Another thing to be wary of, which I have learnt from former Cronulla Sharks strength coach Scotty Krywulycz, is to make sure your coach, partner or ‘tribe’ are not ‘energy vampires’.  You shouldn’t be drained being around these people, they should inspire you and push you to greater heights.  The next thing to consider when choosing your ‘tribe’ is how to train.  This relates to what you want to get out of your training and also what you enjoy doing.  For instance, if you are participating in something you enjoy or get real benefit from you are much more likely to continue on with it and make real progress.  So if you want huge hamstrings, take up sprint training. Desire a muscular neck, start wrestling or grappling.  If shoulder development and massive lats do it for you, get on the rings and train like a gymnast.      

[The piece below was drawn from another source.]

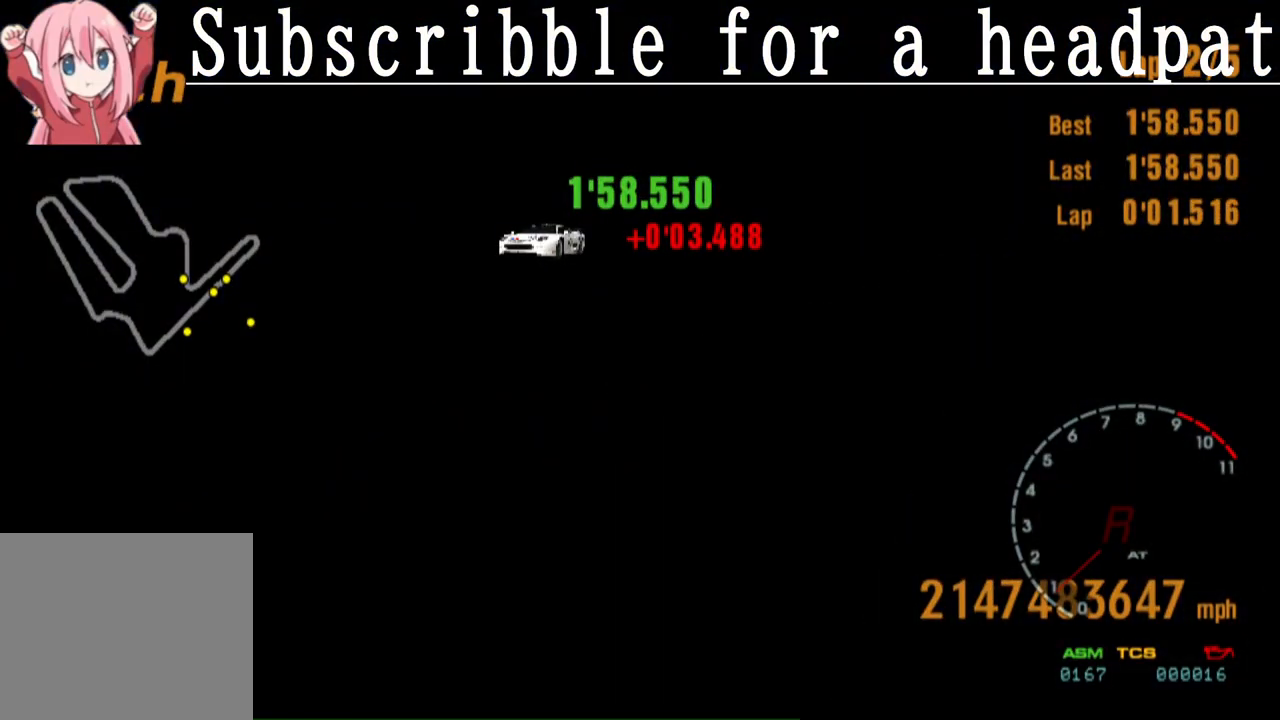
{"buttons": ["SQUARE"], "left_stick": "center", "right_stick": "center", "events": [[383, "SQUARE", "down"]]}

4) Competition is an Excellent Motivator 

I absolutely love competition.  Without it, we probably would not have had anyone break the 4 minute mile, get to the South Pole, the Moon or the top of Mt Everest.  For instance, without Spitz’s effort at the Munich Olympics, would Michael Phelps been able to even consider reaching eight gold medals in Beijing?  From my experience, males do best when competing with other males.  After each strength test I have done, every male wants to know where he ranks compared to the general population.  This point was also rammed home to me when I was trying to recover from my aforementioned ‘asthma’ attack at the Crossfit Games.  I just pushed a lot harder than what I normally would of in training due to the competition aspect.  Most females on the other hand seem to do best when emphasis is based on competing with their previous efforts rather than against each other.  Of course, these are just observations and are by no means science based, but I would suggest if you are male, make every session as much of a competition as possible.  If female, emphasize self-improvement and self- competition rather than how ‘Jane can smash me in chin ups and her butt looks so much better than mine.’   

5) Less is Better

The optimal number I have found for group training is always between 2 to 4 trainees per coach.  Anymore than four, the coach or trainer is hard pressed to monitor and give accurate feedback when they are trying to view and note all the trainees.  Also the larger the group the more equipment is needed and the more rest periods are harder and harder to monitor accurately.  If you are training for strength or functional hypertrophy, groups of three work very well.  While one athlete lifts, the two others spot and cycle in and out with minimal time wastage.  For maximal strength work, groups of four can be used quite efficiently to keep the rest period long enough for adequate recovery between sets.  With hypertrophy or muscular endurance, partnered sessions are the go here. These sessions would work like this – one trainee lifts, the other spots and they interchange immediately as soon as soon as the set is finished. 
 
To finish off, here is a brutal yet great idea for your next partnered or group session.  Pick a weight you can normally do for 12-15 reps in two ‘big bang for buck’ exercises that use different muscle groups like a squat and
dip.  Do as many as you can of one exercise then move to the second with minimal rest, do as many as you can of the second exercise and repeat the cycle.  Now the session finishes when you have completed 100 reps of each exercise. 

Be prepared for a lot of exquisite post workout soreness the next day!